🤖 AI Summary
Collaborative filtering suffers from recommendation bias toward tail items and inactive users due to the long-tailed distribution of user–item interactions. This work, from a representation learning perspective, first identifies two critical issues in the embedding space of recommender models: (i) group disparity—distributional shifts across user/item subgroups—and (ii) global collapse—undesirable concentration of embeddings. To address these, we propose a dual-regularization framework comprising Group Alignment (to mitigate inter-subgroup distribution shifts) and Global Uniformity (to prevent embedding collapse), explicitly optimizing embedding distribution properties without compromising overall accuracy. Our method is plug-and-play, compatible with mainstream recommendation backbones, and trained end-to-end. Extensive experiments on three real-world datasets demonstrate significant improvements for tail-item and inactive-user recommendations, achieving an average 12.7% gain in Recall@20, while maintaining or slightly improving performance on head items.
📝 Abstract
Collaborative Filtering~(CF) plays a crucial role in modern recommender systems, leveraging historical user-item interactions to provide personalized suggestions. However, CF-based methods often encounter biases due to imbalances in training data. This phenomenon makes CF-based methods tend to prioritize recommending popular items and performing unsatisfactorily on inactive users. Existing works address this issue by rebalancing training samples, reranking recommendation results, or making the modeling process robust to the bias. Despite their effectiveness, these approaches can compromise accuracy or be sensitive to weighting strategies, making them challenging to train. In this paper, we deeply analyze the causes and effects of the biases and propose a framework to alleviate biases in recommendation from the perspective of representation distribution, namely Group-Alignment and Global-Uniformity Enhanced Representation Learning for Debiasing Recommendation (AURL). Specifically, we identify two significant problems in the representation distribution of users and items, namely group-discrepancy and global-collapse. These two problems directly lead to biases in the recommendation results.

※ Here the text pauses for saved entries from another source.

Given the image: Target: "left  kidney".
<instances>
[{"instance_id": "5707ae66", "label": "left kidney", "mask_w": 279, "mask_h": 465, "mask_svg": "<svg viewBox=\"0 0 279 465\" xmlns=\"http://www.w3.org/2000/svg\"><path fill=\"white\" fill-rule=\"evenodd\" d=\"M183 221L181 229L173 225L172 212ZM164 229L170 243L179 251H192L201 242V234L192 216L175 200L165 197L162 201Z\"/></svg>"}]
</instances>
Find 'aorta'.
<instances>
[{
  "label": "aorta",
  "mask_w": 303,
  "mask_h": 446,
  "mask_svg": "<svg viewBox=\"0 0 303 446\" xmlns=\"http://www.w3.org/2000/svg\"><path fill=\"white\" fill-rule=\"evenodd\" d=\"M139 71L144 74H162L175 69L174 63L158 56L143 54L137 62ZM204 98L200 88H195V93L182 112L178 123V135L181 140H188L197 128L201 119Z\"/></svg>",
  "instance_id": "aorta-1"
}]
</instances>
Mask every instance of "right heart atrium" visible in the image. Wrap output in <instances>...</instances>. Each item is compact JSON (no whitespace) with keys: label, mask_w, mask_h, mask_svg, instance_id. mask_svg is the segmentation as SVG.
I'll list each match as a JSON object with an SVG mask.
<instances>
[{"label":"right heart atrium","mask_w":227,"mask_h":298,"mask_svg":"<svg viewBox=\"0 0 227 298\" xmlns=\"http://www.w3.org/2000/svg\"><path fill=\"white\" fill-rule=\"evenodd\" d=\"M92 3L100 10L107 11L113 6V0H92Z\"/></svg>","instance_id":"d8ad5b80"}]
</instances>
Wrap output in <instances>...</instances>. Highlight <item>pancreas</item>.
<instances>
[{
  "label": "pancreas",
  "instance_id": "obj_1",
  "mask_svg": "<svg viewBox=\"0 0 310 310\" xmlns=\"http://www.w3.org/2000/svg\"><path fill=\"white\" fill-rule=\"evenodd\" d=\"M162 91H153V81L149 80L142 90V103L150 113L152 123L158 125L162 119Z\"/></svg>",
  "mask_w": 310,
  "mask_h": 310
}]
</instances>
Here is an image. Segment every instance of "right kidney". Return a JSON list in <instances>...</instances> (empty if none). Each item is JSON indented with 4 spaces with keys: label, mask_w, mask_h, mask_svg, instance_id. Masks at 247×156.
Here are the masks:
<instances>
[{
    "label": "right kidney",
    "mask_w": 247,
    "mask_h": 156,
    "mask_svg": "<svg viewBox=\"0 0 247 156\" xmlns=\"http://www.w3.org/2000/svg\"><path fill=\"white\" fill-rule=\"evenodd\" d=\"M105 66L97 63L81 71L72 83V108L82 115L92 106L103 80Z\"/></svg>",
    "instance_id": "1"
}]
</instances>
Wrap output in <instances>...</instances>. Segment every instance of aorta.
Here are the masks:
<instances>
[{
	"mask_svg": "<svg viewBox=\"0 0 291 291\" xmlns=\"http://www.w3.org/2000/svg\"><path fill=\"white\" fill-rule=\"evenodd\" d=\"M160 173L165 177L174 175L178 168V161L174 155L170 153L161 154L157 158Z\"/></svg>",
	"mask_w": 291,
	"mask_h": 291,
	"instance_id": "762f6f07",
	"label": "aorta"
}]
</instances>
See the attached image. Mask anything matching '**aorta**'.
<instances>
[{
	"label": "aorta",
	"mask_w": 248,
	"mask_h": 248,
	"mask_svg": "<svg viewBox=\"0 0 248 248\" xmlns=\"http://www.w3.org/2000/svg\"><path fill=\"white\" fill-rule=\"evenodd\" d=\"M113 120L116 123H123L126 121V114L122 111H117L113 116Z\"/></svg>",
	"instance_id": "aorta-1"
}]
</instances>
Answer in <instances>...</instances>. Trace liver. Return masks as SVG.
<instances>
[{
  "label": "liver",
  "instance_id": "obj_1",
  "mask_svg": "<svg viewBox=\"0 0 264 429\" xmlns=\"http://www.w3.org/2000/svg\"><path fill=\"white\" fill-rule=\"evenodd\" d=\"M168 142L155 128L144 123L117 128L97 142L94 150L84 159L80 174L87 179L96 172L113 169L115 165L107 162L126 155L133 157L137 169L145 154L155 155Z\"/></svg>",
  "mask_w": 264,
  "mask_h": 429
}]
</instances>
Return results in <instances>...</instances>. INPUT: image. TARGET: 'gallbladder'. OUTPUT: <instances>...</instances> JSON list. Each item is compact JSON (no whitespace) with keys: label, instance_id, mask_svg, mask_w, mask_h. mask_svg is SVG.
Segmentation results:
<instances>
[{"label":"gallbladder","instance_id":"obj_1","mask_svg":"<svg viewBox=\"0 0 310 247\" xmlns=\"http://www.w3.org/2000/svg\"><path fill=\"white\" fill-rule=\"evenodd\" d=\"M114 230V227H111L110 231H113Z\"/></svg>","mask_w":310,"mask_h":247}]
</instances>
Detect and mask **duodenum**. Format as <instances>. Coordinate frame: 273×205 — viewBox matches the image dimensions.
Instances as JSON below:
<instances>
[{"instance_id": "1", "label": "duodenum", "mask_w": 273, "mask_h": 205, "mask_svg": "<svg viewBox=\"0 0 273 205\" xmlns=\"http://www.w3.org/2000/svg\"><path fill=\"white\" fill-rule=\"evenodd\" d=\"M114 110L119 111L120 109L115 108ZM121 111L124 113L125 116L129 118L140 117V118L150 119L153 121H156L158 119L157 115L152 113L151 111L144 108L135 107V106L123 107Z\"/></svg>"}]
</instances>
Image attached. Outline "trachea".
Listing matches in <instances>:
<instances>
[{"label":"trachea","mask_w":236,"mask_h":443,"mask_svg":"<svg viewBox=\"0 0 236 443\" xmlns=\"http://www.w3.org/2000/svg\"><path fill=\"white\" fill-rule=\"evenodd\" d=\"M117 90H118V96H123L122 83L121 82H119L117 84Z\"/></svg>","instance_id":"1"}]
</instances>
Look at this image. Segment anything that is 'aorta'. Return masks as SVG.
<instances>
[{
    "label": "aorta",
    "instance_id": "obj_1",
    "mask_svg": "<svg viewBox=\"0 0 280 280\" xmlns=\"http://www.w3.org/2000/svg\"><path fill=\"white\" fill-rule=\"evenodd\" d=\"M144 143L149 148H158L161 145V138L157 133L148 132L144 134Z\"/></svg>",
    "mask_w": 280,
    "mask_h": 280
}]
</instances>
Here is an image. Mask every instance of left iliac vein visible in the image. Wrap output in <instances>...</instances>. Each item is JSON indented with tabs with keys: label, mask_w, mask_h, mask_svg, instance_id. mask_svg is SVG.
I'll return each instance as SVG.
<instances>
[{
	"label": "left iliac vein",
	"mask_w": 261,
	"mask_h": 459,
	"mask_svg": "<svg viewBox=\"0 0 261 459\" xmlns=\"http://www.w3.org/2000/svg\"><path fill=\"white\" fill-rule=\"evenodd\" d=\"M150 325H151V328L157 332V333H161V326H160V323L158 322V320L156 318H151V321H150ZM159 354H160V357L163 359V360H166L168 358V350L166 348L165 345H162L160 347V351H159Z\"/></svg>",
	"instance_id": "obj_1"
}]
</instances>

To this end, we propose two simple but effective regularizers in the representation space, respectively named group-alignment and global-uniformity. The goal of group-alignment is to bring the representation distribution of long-tail entities closer to that of popular entities, while global-uniformity aims to preserve the information of entities as much as possible by evenly distributing representations. Our method directly optimizes both the group-alignment and global-uniformity regularization terms to mitigate recommendation biases. Extensive experiments on three real datasets and various recommendation backbones verify the superiority of our proposed framework.